Memleketi Kurtaran Adam
Afyon, Burdur, Hadim ve Ilıcapınar
Dün bi ara kalktım TÜYAP fuar alanına gittim. Belediye İhtiyaç Fuarı’nın ikincisi düzenleniyor ya, şöyle bi bakalım hangi belediye ne yapmış diye. Bildiğim kadarıyla Konya’da 31’i ilçe 174’ü belde olmak üzere 206 belediye var, ama maalesef birkaç belde ve on onbeş ilçe belediyesi dışında stand açan olmamış. Anlayacağınız Büyükşehir Belediyesi’nin ana sponsorluğunda Konya Belediyeler Birliği’nin katkılarıyla düzenlenen fuarda beklediğimi bulamadım.
Katılımcı belediye sayısı beklediğimin çok altındaydı çünkü. Gitmeden önce nasıl sığar o kadar belediye diye kendime sorduğum sorunun cevabını da almış oldum tabi. Konya’nın Meram ve Selçuklu ilçeleriyle Büyükşehir’in standını görme imkanım oldu. İtiraf etmeliyim ki en sade, fuzuli para harcanmadan eldeki imkanlarla oluşturulan Selçuklu’nun standını beğendim. Büyükşehir ve Meram’ın abartılı ve bir o kadar da bol para harcandığı belli standlarına ise benim bişey dememe gerek kalmadı. Bir vatandaş Büyükşehir’in bol fotoğraflarla süslediği standda yanıbaşımda, “Abi burası 150-200 milyar yemiştir beeaa” deyiverdi…
Afyon standında ikram edilen enfes sucuğun tadı damağıma öğerken, karşıma Burdur Belediyesi’nin mütevazi standı çıktı. Cevizli mevizli ezme ikram ettiler bayıldım doğrusu. Bizim Hadim ve Ilıcapınar standlarında ise kiraz ikramı övgüye değerdi doğrusu. Şuradan 50-100 km öteden gelemeyen ilçelerimiz varken, Van Belediyesi’nin geldiğini görmem şaşırttı. Bir de Kocaeli ve Fethiye belediyeleri dikkatimi çekti…
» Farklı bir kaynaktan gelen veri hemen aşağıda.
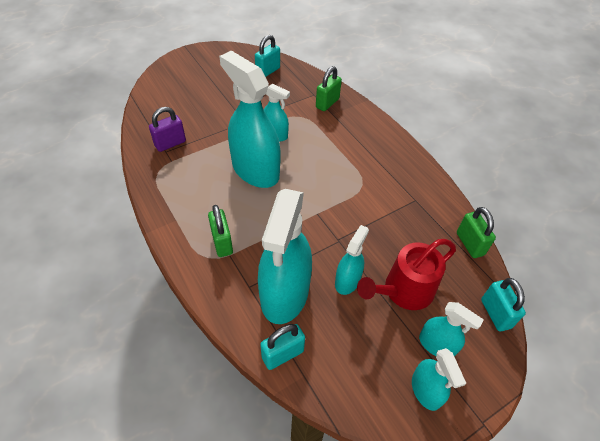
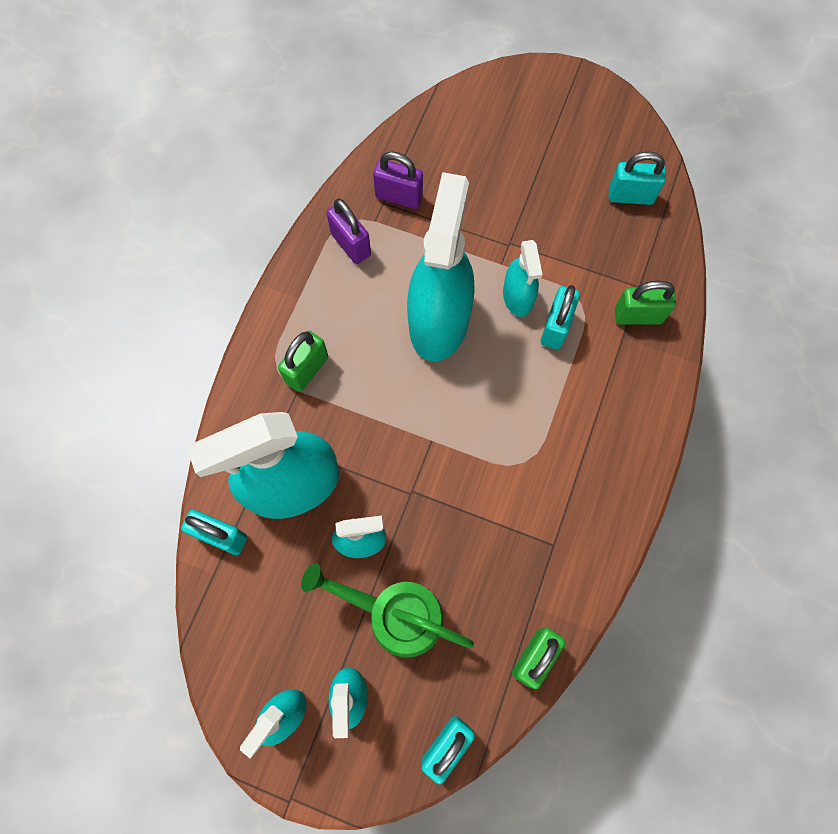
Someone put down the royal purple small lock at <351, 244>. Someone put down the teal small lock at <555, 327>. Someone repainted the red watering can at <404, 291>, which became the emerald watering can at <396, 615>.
Bu tür fuarlarda belediyeler para harcamaktan kaçınarak, yaptıkları hizmetleri tanıtan küçük broşürler dağıtsalar, yörelerinin meşhur yiyecek veya başka bir nesnesini sunsalar maksat hasıl olur kanımca. Ne o öyle, büyük holdingler gibi dev direkler, ışıklandırmalar bilmem neler… Fazla para harcayan belediyeler aslında tam olarak ne yapmak istiyorlar anlayana aşk olsun. Yolların asfaltını adam gibi yapmadan gidip oralarda uçup konamamak da ne oluyor…
Benim dediklerimle yetinmeyin, kalkıp gidin fuara ve kim ne yapmış gözlerinizle görün. Eleştirilerinizi bizzat yapın, övülecek şeyleri de yine bizzat başkanların yüzlerine söyleyin gitsin. Teşekkür etmeyi de ihmal etmeyin, ne de olsa gece gündüz bizim için çalışıp dururlar…
Kibir Yok
Nasreddin Hoca’ya yapılan şakalar tükenip bitmezdi. Akşehirliler bir gün Hoca’ya takılır ve sorarlar.
- Hocam senin evliyalar katında ulu bir kişi olduğun söylenir. Aslı var mıdır?
Hocanın böyle bir iddiası elbette yoktur ama bir kere soruldu ya cevaplar:
- Herhalde öyle olmalı.
Bunu duyan bir kişi hemen söylenmeye başlar:
- Böyle kişiler zaman zaman mucizeler göstererek bu özelliklerini herkese kanıtlar. Hocam madem kabullendin, göster bir mucize görelim. Hoca :
- Pekala size şimdi bir numara yapalım, der. Karşısında duran ulu çınara:
- Ey ulu çınar çabuk yanıma gel, der
Tabii ne gelen ağaç var ne de giden... Hoca yürümeye başlar ve ağacın yanına varır. Akşehirliler ne oldu hocam ağacı getiremedin kendin yanına gittin diyerek gülünce Hoca:
- Bizde kibir yoktur. Dağ yürümezse Abdal yürür, der.